(Items from a data source)
--
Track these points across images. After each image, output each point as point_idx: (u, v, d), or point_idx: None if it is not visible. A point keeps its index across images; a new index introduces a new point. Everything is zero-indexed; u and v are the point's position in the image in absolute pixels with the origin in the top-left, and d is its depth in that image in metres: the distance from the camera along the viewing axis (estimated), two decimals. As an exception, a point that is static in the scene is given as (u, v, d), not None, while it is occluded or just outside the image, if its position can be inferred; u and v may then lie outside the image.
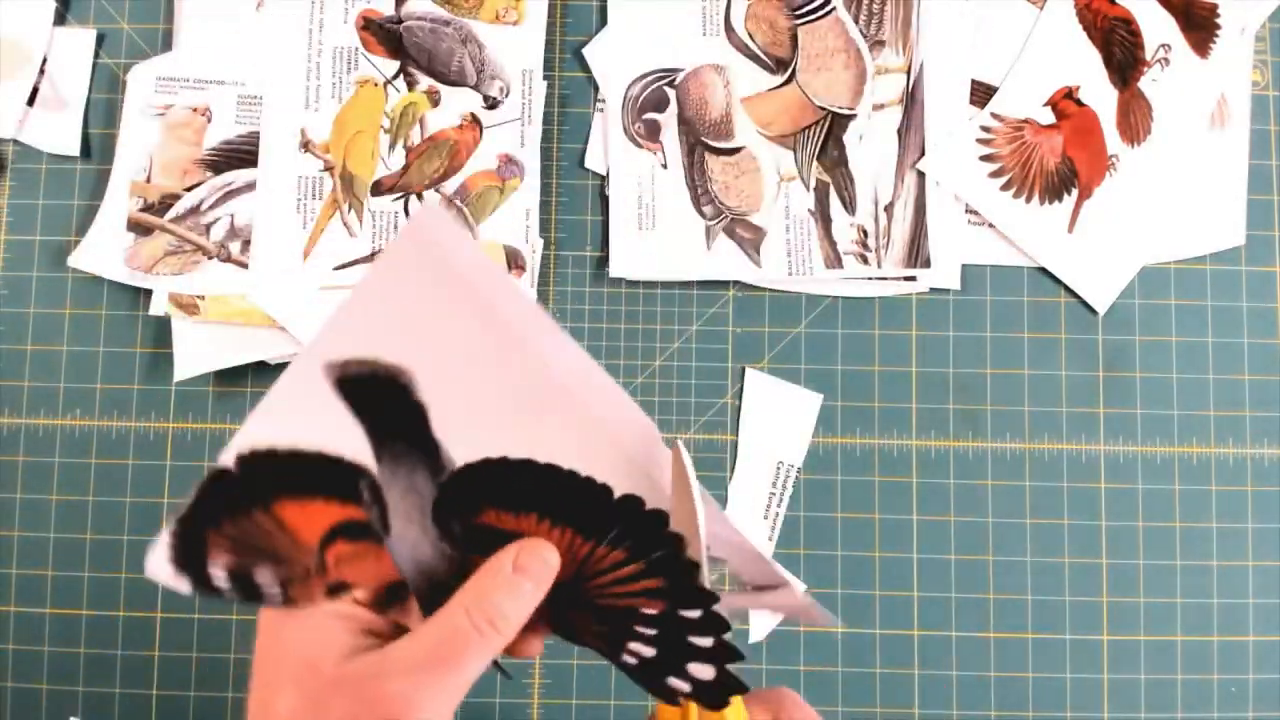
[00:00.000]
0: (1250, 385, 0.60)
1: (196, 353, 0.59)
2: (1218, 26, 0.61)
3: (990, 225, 0.61)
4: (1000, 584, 0.58)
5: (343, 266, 0.60)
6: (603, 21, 0.62)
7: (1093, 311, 0.60)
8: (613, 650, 0.29)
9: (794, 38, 0.61)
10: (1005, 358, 0.60)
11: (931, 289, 0.60)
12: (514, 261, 0.60)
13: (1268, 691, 0.58)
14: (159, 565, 0.29)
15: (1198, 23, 0.61)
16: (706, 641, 0.28)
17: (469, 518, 0.29)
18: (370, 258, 0.60)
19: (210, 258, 0.60)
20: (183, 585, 0.28)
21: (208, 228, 0.60)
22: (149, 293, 0.59)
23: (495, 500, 0.29)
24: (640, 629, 0.29)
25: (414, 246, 0.28)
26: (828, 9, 0.61)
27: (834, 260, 0.60)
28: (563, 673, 0.58)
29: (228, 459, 0.28)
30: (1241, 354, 0.60)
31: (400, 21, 0.61)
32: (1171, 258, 0.61)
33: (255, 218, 0.60)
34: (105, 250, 0.60)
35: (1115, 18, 0.61)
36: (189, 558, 0.29)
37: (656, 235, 0.60)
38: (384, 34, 0.61)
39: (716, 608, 0.28)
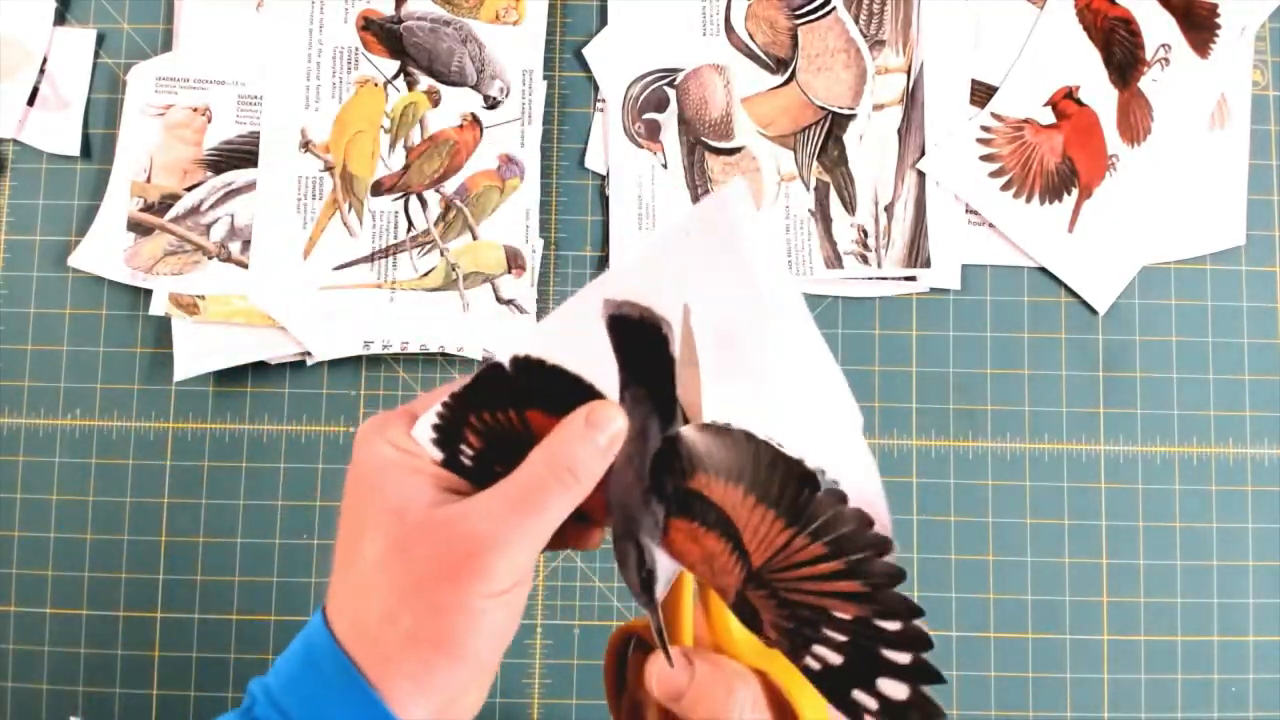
--
DESCRIPTION OF THE TASK
Please transcribe the entries exactly, omitting the images.

RESPONSE TO THIS EXERCISE
Track these points across images. After each image, output each point as point_idx: (u, v, d), or point_idx: None if it is not visible. A point keeps its index across images; a new index introduces a new point. Everything is zero-indexed; u and v are the point's position in the image in absolute pixels with the origin in the top-left, and d is its depth in that image in metres: the distance from the camera along the viewing axis (estimated), two decimals. As an exception, a point that is static in the scene is given as (u, v, d), not None, while it is occluded or just outside the image, if its position can be inferred; u and v may then lie outside the image.
[00:00.000]
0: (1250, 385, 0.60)
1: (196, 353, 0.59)
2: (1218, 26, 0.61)
3: (990, 225, 0.61)
4: (1000, 584, 0.58)
5: (343, 266, 0.60)
6: (603, 21, 0.62)
7: (1093, 311, 0.60)
8: (613, 650, 0.29)
9: (794, 38, 0.61)
10: (1005, 358, 0.60)
11: (931, 289, 0.60)
12: (514, 261, 0.60)
13: (1268, 691, 0.58)
14: (159, 565, 0.29)
15: (1198, 23, 0.61)
16: (706, 641, 0.28)
17: (469, 518, 0.29)
18: (370, 258, 0.60)
19: (210, 258, 0.60)
20: (183, 585, 0.28)
21: (208, 228, 0.60)
22: (149, 293, 0.59)
23: (495, 500, 0.29)
24: (640, 629, 0.29)
25: (414, 246, 0.28)
26: (828, 9, 0.61)
27: (834, 260, 0.60)
28: (563, 673, 0.58)
29: (228, 459, 0.28)
30: (1241, 354, 0.60)
31: (400, 21, 0.61)
32: (1171, 258, 0.61)
33: (255, 218, 0.60)
34: (105, 250, 0.60)
35: (1115, 18, 0.61)
36: (189, 558, 0.29)
37: (656, 235, 0.60)
38: (384, 34, 0.61)
39: (716, 608, 0.28)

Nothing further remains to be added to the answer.